I feel like a mess. 

It's been a month since the break up. I still feel like a mess. I think my therapist hates me. But then again, I don't think I am making her job easy given how much things I'm going through right now. 

I feel burn out. There are y when I feel like I can't do it anymore. The day that I do work, there so much to do. The day that I do read, there so much study to be read. And on the days that I need to study, there is still so much to study. I feel like ahhh.. I just have so much going on. On top of that, I have this broken heart. This sense of helplessness within my self. The question of am I worth loving? Am I broken? Am I capable of keeping a loving and warm relationship? AM I TOO MUCH?

And then, I remember when Minh thanh told me when she was board prepping, "I think anyone in this stage feels like this." I thought that was very enlightening. To understand one's hardship and to give one credits to feel the way one feels. I felt almost validated in some when I remember her quote. 
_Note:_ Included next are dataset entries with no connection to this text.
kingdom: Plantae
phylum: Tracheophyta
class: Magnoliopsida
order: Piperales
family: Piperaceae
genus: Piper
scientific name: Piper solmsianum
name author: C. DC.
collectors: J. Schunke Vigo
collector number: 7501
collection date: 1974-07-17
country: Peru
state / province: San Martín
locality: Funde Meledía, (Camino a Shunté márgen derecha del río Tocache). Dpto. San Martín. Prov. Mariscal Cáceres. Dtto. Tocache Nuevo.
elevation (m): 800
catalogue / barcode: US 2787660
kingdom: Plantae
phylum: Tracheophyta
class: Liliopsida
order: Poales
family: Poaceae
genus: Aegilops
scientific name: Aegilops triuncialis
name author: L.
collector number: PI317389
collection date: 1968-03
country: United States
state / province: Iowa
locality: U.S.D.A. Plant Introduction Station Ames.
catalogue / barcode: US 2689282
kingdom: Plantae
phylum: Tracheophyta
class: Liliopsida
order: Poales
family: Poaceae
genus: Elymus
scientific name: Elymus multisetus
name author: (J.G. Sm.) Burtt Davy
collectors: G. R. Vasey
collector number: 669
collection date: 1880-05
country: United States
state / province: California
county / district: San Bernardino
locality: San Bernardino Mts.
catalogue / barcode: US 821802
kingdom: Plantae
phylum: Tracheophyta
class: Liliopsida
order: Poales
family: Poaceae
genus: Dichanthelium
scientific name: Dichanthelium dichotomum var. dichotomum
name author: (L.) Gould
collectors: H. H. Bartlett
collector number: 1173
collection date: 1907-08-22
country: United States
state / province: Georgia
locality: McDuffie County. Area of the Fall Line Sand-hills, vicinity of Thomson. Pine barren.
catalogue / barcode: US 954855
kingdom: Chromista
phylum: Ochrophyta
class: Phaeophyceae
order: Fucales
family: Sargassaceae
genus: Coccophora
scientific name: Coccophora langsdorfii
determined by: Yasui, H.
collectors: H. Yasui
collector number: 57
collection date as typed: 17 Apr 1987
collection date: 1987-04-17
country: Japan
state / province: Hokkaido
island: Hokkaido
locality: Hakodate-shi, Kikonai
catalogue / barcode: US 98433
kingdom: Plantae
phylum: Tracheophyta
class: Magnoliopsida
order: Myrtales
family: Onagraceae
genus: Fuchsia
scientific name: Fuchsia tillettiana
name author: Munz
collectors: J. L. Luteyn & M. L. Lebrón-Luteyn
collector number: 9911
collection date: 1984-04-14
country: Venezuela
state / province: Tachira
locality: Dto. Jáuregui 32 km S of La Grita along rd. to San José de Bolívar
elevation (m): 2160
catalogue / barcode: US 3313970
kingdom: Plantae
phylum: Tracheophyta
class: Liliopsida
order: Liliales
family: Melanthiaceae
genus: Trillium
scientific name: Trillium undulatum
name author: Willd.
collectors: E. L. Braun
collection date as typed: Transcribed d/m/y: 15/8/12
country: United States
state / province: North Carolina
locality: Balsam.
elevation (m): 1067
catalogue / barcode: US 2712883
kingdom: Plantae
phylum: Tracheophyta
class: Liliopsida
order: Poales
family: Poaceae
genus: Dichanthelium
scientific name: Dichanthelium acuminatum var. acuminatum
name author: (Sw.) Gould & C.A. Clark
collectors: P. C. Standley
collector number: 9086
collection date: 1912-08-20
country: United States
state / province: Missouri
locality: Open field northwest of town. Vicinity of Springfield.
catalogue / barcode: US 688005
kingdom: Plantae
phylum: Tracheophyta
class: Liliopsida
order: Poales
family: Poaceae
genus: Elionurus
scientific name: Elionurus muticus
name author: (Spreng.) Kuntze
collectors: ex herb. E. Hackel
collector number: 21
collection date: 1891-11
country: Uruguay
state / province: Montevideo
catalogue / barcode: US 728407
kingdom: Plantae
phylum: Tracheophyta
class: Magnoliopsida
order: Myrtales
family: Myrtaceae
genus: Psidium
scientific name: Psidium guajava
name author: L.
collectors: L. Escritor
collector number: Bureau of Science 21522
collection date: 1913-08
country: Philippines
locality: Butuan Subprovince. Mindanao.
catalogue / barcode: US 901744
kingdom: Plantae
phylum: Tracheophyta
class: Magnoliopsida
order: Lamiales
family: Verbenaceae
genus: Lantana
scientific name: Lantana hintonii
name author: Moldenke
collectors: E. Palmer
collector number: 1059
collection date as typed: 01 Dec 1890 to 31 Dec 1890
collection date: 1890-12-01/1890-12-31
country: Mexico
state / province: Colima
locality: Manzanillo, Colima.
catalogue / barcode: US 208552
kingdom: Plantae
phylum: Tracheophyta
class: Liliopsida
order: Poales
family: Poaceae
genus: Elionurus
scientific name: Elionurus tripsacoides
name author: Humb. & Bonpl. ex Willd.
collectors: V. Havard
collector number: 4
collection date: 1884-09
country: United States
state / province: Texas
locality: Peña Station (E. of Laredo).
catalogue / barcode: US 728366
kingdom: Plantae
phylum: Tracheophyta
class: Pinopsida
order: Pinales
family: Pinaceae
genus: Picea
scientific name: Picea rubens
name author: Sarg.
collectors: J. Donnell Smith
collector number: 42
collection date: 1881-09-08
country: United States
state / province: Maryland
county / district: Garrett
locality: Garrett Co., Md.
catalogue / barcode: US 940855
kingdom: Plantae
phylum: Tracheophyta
It is reasonale to feel stress and burn out because I am simply working 2 jobs. I am working 3-4 full days. Afterward, I am grinding hard for the lat 2-3 days. If I'm lucky, I will have an hour gym time and may 30 minutes of PG deconstruction class. Really, I think anyone in my position would feel like this. And to top it off, I'm feel lonely since she was gone. Her leaving me really shattered my confidence. I really love her and to face this rejection was so much to bear. 

I remember standing at her front door knocking on the day of the break up. I though to myself, well, if this it, then it is what it is. It is usually my gut feeling telling me that I lost. Its like all my rejections in my life. I know when I did well and I know when I flopped. 

On another note, my good friend help lit a candle within me. I got work to do. I have PG deconstruction. I have outfits to wear. Fashion idea I still need to search. Skin care to learn. There are still things to do even after she is gone. If anything, there is so much more things to do now that she left. 

I am reinventing myself again. 

Monday, March 24, 2025

Vanity Affairs: So plant your own gardens

 There was a poem I read from yasmin's blog many years ago. I loved it when I read it. I still remember it to this day. I wonder if the person who had cause her such pain and sadness. And with new dawn, she came to the realization and move forward. 



I am truly sorry I broke her heart. It was a lie I could no longer lived. I will repay her in my next life. 
This last quotes was what I remember of hers. 



Monday, March 17, 2025

Vanity Affairs: Self improvement - PG Deconstruction

 


I want to improve on myself. When I look into the mirror, it is hard to imaged what I need to change. Maybe I have seen myself so many time that I feel normal to look this way. But then again, I want to improve on myself. I feel comfortable being me. I have came a long way in term of looks.. I lost weight. I dyed my hair. I am trying to figure outfits. But still.. something still feel like I'm lacking. 

I want to superficial pretty. Let's forget inner beauty for the next few months. Let's get vain. 

Things that I think I can be better.. IF I CANNOT DATE A PRETTY, I'M GOING TO BE THAT PRETTY GIRL! 

If you can't beat them, let's join them. So.. how to be a pretty girl. This is some topic off the top of my head:

  1. Skin care
  2. Make-up (and KNOW how to apply them.. )
  3. The Hair
  4. The slim body
  5. Outfits

That's it. I think.. 

But now, the only way to improve is (1) Get result (2) Get.a.brutally.honest.audience. 

I need to figure out how to make this possible. Now, I need to make a notion page to set up these corner stone.